Key Performance Measures

(a) Core loans include loans considered central to the Firm’s ongoing businesses; core loans exclude loans classified as trading assets, runoff portfolios, discontinued portfolios and portfolios the Firm has an intent to exit.

(b) Tangible common equity (“TCE”), Return on tangible common equity (“ROTCE”), and Tangible book value per share (“TBVPS”) are considered key financial performance measures. TCE represents the Firm’s common stockholders’ equity (i.e., total stockholders’ equity less preferred stock) less goodwill and identifiable intangible assets (other than MSRs), net of related deferred tax liabilities. ROTCE measures the Firm’s net income applicable to common equity as a percentage of average TCE. TBVPS represents the Firm’s TCE at period-end divided by common shares at period-end.
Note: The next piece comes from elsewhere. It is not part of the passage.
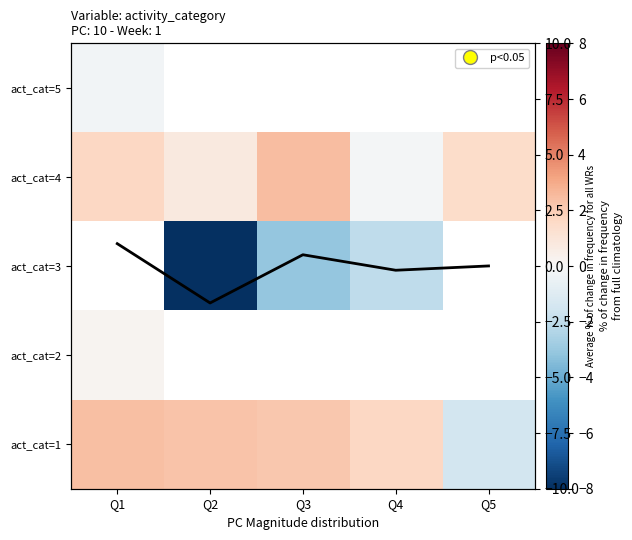

What is the greatest value displayed?

2.4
TCE, ROTCE, and TBVPS are meaningful to the Firm, as well as investors and analysts, in assessing the Firm’s use of equity.

Other Notes

(1) Effective January 1, 2016, the Firm adopted new accounting guidance related to the recognition and measurement of financial liabilities where the fair value option has been elected. This guidance requires the portion of the total change in fair value caused by changes in the Firm’s own credit risk (DVA) to be presented separately in other comprehensive income; previously these amounts were recognized in net income. The guidance was required to be applied as of the beginning of the fiscal year of adoption via a cumulative effect adjustment to the Consolidated balance sheet, which resulted in a reclassification from retained earnings to accumulated other comprehensive income. The adoption of this guidance had no material impact on the Firm’s Consolidated Financial Statements.
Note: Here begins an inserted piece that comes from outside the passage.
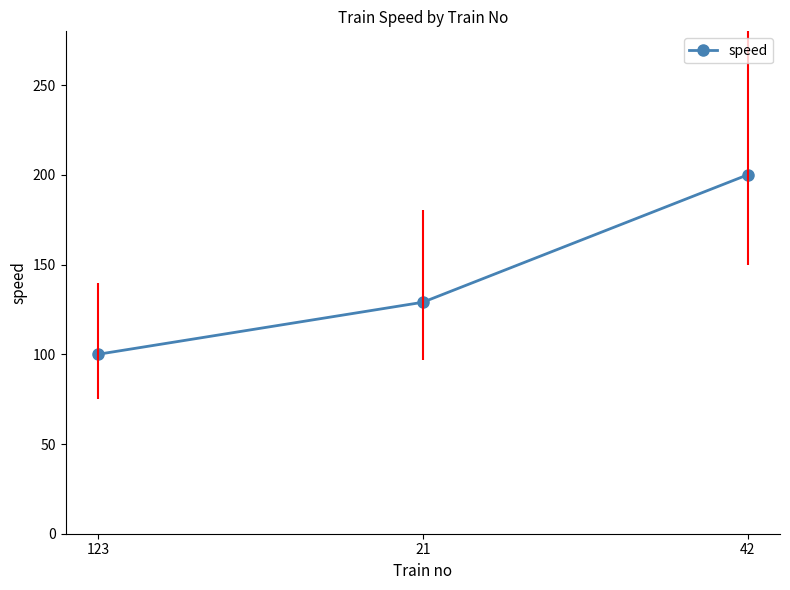

Rank the categories by value from lowest to highest.

123, 21, 42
(2) Effective January 1, 2016, the Firm adopted new accounting guidance related to share-based payments, including the accounting for income taxes and classification in the statement of cash flows. The guidance requires that all excess tax benefits and tax deficiencies that pertain to share-based payment arrangements be recognized within income tax expense in the Consolidated statements of income; previously such amounts were recognized within additional paid-in capital. The adoption of this guidance had no material impact on the Firm’s Consolidated Financial Statements.